Symmetry (Jan 2024)
A Discrete-Time Queueing Model of a Bottleneck with an Energy-Saving Mechanism Based on Setup and Shutdown Times
Abstract
Producers are encouraged to reduce their energy consumption of manufacturing systems by applying less-energy-intensive modern technologies and advanced machine tools and operating methods at the system level. In the paper, organizational and analytical solutions are combined to model the sustainable production system. Managers can study the behavior of a production system organized using energy-saving rules by changing key parameters of the input model (arrival intensity, bottleneck service rate, buffer size, setup and shutdown time) to analyze the queue size of the production system and therefore performance. A discrete-time queueing model of a single-bottleneck production line with a finite input buffer capacity is proposed. Jobs occur according to a binomial process and are processed individually, one by one, according to the natural FIFO service discipline, with a general discrete-type cumulative distribution function.
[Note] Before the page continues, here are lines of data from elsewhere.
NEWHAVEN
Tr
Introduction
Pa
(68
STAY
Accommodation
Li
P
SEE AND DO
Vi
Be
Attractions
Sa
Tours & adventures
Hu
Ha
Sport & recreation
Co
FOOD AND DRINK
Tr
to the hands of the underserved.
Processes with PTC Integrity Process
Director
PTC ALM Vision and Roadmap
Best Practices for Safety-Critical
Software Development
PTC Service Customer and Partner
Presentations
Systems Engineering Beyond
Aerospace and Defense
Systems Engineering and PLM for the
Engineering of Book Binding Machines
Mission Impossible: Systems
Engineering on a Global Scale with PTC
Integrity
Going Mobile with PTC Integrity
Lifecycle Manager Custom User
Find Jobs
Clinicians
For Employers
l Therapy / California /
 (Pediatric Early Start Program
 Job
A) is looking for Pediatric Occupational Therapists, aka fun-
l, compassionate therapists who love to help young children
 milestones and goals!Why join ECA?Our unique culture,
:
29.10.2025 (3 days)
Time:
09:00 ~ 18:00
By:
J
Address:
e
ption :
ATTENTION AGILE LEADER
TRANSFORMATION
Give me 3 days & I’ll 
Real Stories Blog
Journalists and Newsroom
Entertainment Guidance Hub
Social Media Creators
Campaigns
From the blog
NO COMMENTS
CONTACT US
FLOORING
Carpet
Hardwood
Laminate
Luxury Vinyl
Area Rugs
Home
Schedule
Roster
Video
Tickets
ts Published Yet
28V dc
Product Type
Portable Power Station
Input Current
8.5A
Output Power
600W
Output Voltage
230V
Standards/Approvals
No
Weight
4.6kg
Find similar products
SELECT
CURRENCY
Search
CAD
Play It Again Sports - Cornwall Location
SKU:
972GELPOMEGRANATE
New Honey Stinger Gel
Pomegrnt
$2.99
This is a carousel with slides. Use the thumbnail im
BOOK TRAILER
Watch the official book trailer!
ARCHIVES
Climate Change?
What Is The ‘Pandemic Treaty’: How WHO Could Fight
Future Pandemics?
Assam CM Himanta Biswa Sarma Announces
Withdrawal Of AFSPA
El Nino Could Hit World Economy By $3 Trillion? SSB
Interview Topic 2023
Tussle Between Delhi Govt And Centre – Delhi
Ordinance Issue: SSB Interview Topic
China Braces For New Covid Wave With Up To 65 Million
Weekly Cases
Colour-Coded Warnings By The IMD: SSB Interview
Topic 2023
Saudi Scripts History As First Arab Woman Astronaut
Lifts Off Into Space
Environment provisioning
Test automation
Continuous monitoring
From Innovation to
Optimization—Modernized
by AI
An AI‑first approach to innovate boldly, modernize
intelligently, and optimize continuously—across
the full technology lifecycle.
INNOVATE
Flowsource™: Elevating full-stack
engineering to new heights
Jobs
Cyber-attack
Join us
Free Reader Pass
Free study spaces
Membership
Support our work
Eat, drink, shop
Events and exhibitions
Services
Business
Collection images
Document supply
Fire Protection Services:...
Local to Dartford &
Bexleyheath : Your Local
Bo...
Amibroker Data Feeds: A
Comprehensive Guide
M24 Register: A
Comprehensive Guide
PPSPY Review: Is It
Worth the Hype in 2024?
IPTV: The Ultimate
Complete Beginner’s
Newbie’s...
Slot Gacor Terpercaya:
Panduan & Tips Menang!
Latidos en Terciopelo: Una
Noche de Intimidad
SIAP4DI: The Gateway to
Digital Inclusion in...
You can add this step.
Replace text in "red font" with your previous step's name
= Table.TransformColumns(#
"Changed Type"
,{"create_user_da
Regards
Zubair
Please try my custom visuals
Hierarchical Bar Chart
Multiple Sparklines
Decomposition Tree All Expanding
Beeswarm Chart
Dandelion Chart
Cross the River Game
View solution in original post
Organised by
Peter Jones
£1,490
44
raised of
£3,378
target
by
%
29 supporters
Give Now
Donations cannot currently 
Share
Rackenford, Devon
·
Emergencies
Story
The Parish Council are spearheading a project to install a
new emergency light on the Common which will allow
The total number of jobs present in the system is bounded by a non-random fixed value N. Every time the system becomes empty, an energy-saving mechanism is started: the processing machine (server) is turned off during a geometrically distributed shutdown time. Similarly, the first job arriving into the empty system initializes a geometrically distributed setup time. Identifying renewal moments in the evolution of the model, a system of difference equations is built for the transient queue-size distribution conditioned by the state of the system at the opening. The solution is obtained explicitly in terms of probability-generating functions. In addition, the Drum-Buffer-Rope concept is proposed to reduce the energy consumption of the production line. The throughput of the production system is maximized by adjusting the time between the order arrivals and the size of the input buffer to the capacity of the bottleneck. Turning off a machine under certain conditions and slowing down non-critical machines are strategies to reduce energy consumption. A detailed illustrating numerical and simulation study of the considered model is attached as well, in which the sensitivity of the queue-size behavior to changes of the key input model parameters is investigated.